### What is required
Print the entries verbatim, leaving out the images they contain.

### Source data
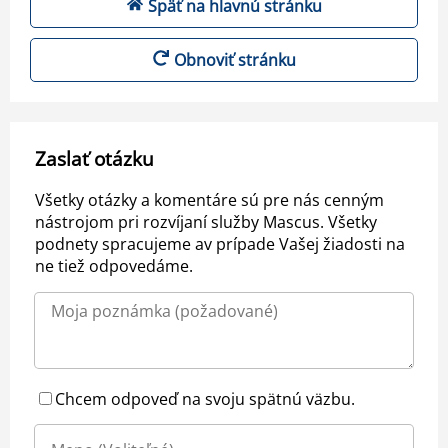
Späť na hlavnú stránku
Obnoviť stránku
Zaslať otázku
Všetky otázky a komentáre sú pre nás cenným
nástrojom pri rozvíjaní služby Mascus. Všetky
podnety spracujeme av prípade Vašej žiadosti na
ne tiež odpovedáme.
Chcem odpoveď na svoju spätnú väzbu.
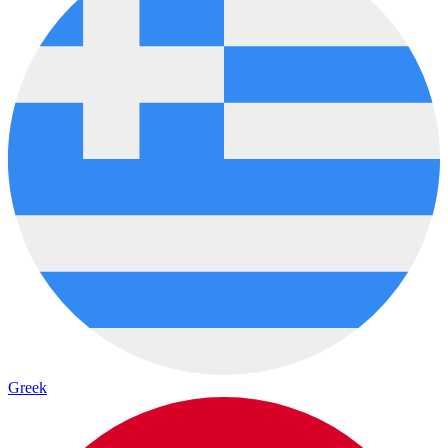
Greek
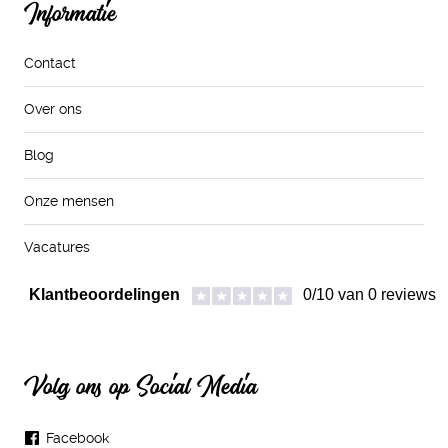
Informatie
Contact
Over ons
Blog
Onze mensen
Vacatures
Volg ons op Social Media
Facebook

### Solution for this task
Späť na hlavnú stránku
Obnoviť stránku
Zaslať otázku
Všetky otázky a komentáre sú pre nás cenným
nástrojom pri rozvíjaní služby Mascus. Všetky
podnety spracujeme av prípade Vašej žiadosti na
ne tiež odpovedáme.
Chcem odpoveď na svoju spätnú väzbu.
Greek
Informatie
Contact
Over ons
Blog
Onze mensen
Vacatures
Volg ons op Social Media
Facebook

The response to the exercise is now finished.